■ Entries provided:
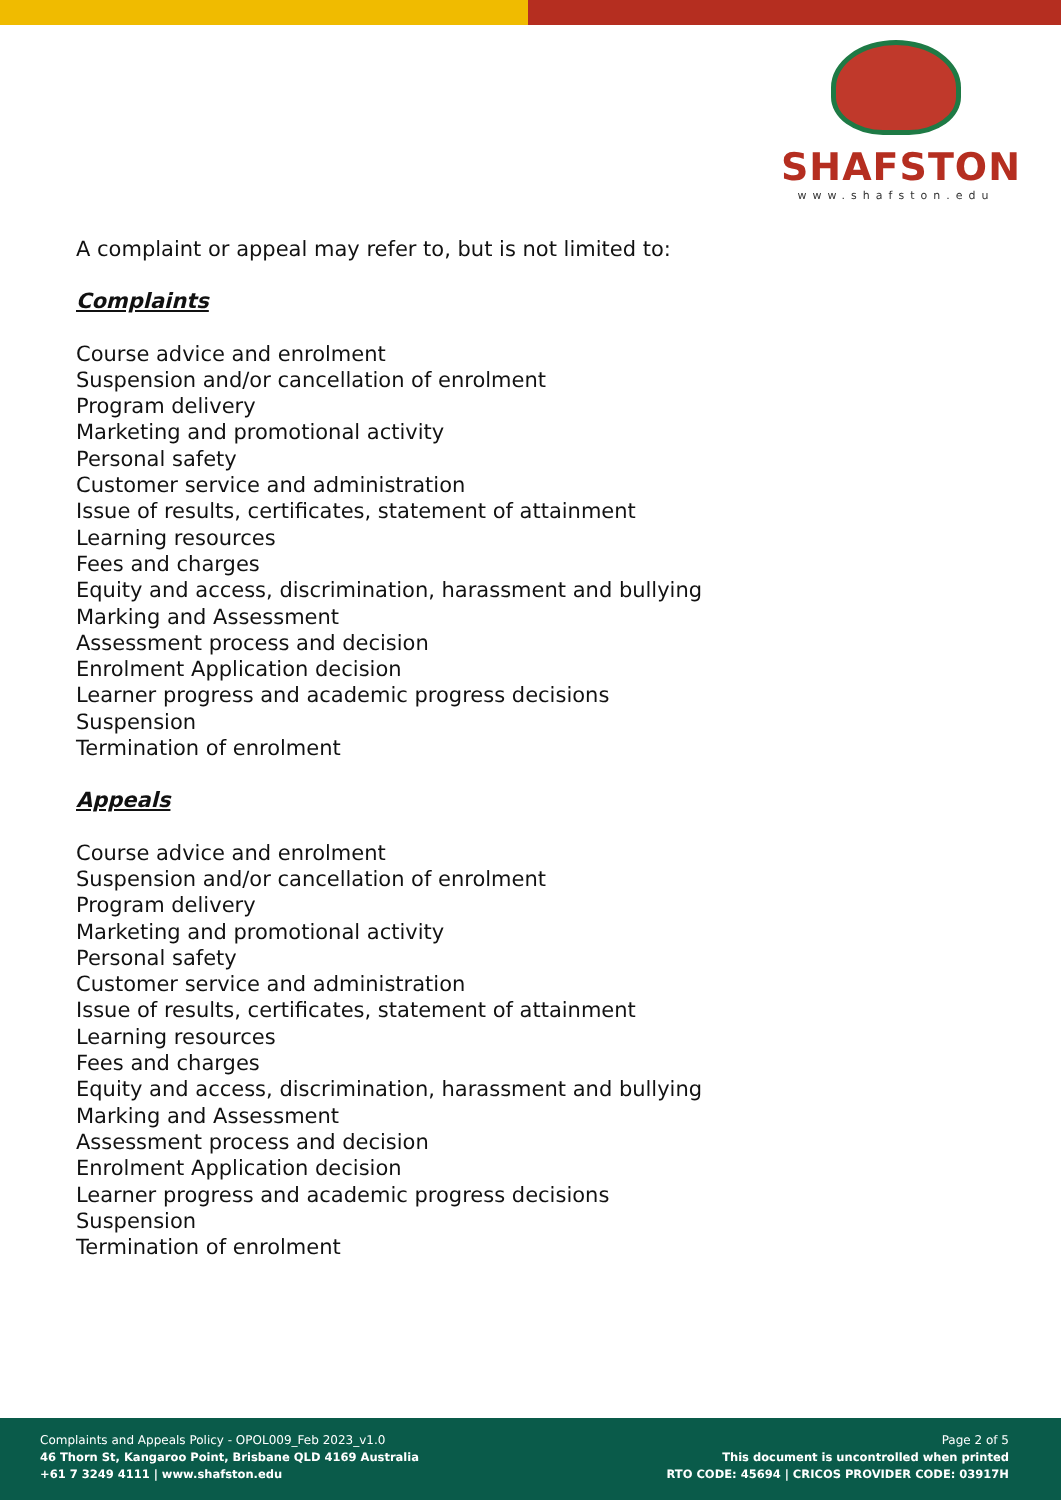SHAFSTON
www.shafston.edu
A complaint or appeal may refer to, but is not limited to:
Complaints
Course advice and enrolment
Suspension and/or cancellation of enrolment
Program delivery
Marketing and promotional activity
Personal safety
Customer service and administration
Issue of results, certificates, statement of attainment
Learning resources
Fees and charges
Equity and access, discrimination, harassment and bullying
Marking and Assessment
Assessment process and decision
Enrolment Application decision
Learner progress and academic progress decisions
Suspension
Termination of enrolment
Appeals
Course advice and enrolment
Suspension and/or cancellation of enrolment
Program delivery
Marketing and promotional activity
Personal safety
Customer service and administration
Issue of results, certificates, statement of attainment
Learning resources
Fees and charges
Equity and access, discrimination, harassment and bullying
Marking and Assessment
Assessment process and decision
Enrolment Application decision
Learner progress and academic progress decisions
Suspension
Termination of enrolment
Complaints and Appeals Policy - OPOL009_Feb 2023_v1.0
46 Thorn St, Kangaroo Point, Brisbane QLD 4169 Australia
+61 7 3249 4111 | www.shafston.edu
Page 2 of 5
This document is uncontrolled when printed
RTO CODE: 45694 | CRICOS PROVIDER CODE: 03917H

■ What is needed:
Write out all the entries exactly, except for the pictures.

■ Expected answer:
SHAFSTON
www.shafston.edu
A complaint or appeal may refer to, but is not limited to:
Complaints
Course advice and enrolment
Suspension and/or cancellation of enrolment
Program delivery
Marketing and promotional activity
Personal safety
Customer service and administration
Issue of results, certificates, statement of attainment
Learning resources
Fees and charges
Equity and access, discrimination, harassment and bullying
Marking and Assessment
Assessment process and decision
Enrolment Application decision
Learner progress and academic progress decisions
Suspension
Termination of enrolment
Appeals
Course advice and enrolment
Suspension and/or cancellation of enrolment
Program delivery
Marketing and promotional activity
Personal safety
Customer service and administration
Issue of results, certificates, statement of attainment
Learning resources
Fees and charges
Equity and access, discrimination, harassment and bullying
Marking and Assessment
Assessment process and decision
Enrolment Application decision
Learner progress and academic progress decisions
Suspension
Termination of enrolment
Complaints and Appeals Policy - OPOL009_Feb 2023_v1.0
46 Thorn St, Kangaroo Point, Brisbane QLD 4169 Australia
+61 7 3249 4111 | www.shafston.edu
Page 2 of 5
This document is uncontrolled when printed
RTO CODE: 45694 | CRICOS PROVIDER CODE: 03917H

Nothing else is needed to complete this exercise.